So it’s been about a week since Firefox 3.5 dethroned Internet Explorer 7.0 as the number one web browser. As of today, 21.8% of the share goes to Firefox 3.5, and 20.54% to 7.0, according to the StatCounter website. Global statistics show a steady climb of Firefox 3.5 and a steady decline of 7.0 over the past six months.
Yes, I know, a lot of people are switching to Explorer 8.0, which weighs in at 19.26%. Those numbers are down a bit from last week and it appears that some of those switching either didn’t like and went back to 7.0 or jumped ship to Firefox altogether. Meanwhile, in a steady decline over the same time period, Firefox 3.0 is hanging in there at a 9% user share.
Looking behind the statistics, I have to wonder what’s really happening. I’ve noticed over the past few months that several sites I visit regularly are shamelessly encouraging users to abandon Explorer and connect with Firefox instead to “weed out the bugs” they may encounter.
I didn’t notice the bugs.
Okay, I admit I still have 7.0 on one computer I use regularly and Firefox 3.5 on another.
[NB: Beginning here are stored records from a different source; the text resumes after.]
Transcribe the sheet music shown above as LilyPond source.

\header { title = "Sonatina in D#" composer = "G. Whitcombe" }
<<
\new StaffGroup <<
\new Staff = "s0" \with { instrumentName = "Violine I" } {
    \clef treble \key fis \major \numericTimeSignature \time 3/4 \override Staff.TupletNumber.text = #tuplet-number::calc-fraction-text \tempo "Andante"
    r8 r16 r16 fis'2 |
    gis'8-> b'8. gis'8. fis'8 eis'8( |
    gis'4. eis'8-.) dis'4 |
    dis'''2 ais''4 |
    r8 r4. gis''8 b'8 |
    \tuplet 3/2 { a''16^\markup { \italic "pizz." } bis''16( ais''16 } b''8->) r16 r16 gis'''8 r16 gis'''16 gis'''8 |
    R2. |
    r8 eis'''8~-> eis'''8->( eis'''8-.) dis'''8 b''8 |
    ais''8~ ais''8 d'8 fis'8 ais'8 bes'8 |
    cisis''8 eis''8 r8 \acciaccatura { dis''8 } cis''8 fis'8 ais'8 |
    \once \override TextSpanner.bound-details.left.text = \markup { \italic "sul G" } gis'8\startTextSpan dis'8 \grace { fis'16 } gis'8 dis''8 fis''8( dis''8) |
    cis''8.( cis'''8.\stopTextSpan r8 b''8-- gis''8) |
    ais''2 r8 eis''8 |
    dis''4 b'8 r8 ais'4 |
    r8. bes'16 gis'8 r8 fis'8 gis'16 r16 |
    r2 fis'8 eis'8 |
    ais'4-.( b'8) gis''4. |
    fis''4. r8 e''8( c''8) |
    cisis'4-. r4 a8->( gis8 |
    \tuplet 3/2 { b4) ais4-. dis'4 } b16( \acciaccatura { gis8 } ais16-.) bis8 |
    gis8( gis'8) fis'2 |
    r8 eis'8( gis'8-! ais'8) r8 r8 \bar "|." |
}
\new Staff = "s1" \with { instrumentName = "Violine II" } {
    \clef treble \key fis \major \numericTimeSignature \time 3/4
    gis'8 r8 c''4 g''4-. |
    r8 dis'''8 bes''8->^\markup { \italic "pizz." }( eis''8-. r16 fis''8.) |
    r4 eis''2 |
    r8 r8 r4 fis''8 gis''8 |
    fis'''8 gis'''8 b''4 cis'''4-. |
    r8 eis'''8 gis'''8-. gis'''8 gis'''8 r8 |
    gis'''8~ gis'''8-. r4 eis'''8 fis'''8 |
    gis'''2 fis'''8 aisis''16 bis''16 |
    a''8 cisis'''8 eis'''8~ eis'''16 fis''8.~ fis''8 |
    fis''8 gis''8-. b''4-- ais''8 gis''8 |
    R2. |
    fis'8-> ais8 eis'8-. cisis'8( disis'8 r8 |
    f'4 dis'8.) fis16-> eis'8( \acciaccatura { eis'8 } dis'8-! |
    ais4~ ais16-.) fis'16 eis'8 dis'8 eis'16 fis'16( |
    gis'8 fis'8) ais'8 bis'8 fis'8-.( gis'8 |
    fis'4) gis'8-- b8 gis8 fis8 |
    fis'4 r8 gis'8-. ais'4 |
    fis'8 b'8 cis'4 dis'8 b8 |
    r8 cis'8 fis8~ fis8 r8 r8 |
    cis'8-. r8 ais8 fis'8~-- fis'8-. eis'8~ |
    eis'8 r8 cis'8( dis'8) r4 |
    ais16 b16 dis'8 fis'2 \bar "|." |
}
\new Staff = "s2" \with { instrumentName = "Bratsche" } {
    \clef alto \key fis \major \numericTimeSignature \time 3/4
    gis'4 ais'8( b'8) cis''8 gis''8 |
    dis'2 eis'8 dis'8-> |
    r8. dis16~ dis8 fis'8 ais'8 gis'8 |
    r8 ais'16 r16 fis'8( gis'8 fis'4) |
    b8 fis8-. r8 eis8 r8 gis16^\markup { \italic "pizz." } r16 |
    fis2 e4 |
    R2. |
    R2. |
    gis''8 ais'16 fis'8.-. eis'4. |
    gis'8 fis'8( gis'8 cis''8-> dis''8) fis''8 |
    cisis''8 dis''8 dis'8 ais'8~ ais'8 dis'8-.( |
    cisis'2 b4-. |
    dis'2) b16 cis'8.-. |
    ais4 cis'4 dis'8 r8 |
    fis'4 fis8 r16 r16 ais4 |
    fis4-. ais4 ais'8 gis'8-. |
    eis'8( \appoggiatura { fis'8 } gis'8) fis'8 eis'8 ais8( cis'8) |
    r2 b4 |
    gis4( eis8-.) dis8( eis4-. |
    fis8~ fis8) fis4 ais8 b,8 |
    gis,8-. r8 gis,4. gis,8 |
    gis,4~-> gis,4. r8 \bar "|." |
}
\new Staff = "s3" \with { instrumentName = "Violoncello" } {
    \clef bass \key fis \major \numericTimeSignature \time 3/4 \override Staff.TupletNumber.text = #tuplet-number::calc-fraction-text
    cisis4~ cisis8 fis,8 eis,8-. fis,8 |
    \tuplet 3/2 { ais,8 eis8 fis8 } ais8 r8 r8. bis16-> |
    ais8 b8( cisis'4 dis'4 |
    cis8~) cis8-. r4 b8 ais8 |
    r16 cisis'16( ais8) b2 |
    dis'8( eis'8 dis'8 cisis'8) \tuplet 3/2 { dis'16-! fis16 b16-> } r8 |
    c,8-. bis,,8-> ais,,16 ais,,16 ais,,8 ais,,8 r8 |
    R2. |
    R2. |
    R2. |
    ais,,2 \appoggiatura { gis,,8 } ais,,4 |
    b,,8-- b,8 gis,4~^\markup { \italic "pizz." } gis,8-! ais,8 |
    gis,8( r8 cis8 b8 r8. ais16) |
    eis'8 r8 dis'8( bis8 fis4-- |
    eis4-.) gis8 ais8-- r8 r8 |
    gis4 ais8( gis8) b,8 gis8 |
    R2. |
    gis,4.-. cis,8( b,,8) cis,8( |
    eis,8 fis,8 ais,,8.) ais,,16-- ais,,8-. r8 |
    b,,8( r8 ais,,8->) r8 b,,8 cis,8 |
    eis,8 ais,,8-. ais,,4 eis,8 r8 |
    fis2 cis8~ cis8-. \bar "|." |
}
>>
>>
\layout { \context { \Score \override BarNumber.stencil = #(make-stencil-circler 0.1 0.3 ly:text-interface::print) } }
As one of those people that resists change when I can get away with it, until about a week ago, I had no plans to switch from 7.0. I keep ignoring those pesky little reminders and teasers that show up on my screen to download IE 8.0.
Yes, it is a little strange going back and forth between Explorer and Firefox, but I’ve been in a comfort zone with one and in unchartered territory with the other. I’m probably mucking up the stats very nicely, too.
As for the “bugs,” I wasn’t a believer until I finally experienced one firsthand. Without going into the gory details, there are, in fact, differences on some sites, but not all. And it isn’t drastic. I’ve only seen a few oddities on the same site using the two computers.
Meanwhile, this encouragement of changing browsers continues to show up on interactive websites. My guess is that as companies are upgrading their websites, they simply don’t want to be responsible for supporting multiple browsers. Why spend the time on two or three, when you can do one and be done with it? Makes sense from a business standpoint.
We’ll need to watch the statistics, but I think this will be a driving force behind the race for number one in the browser category. At some point, the old versions will be dropped and no longer offered, while the others continue to battle for supremacy.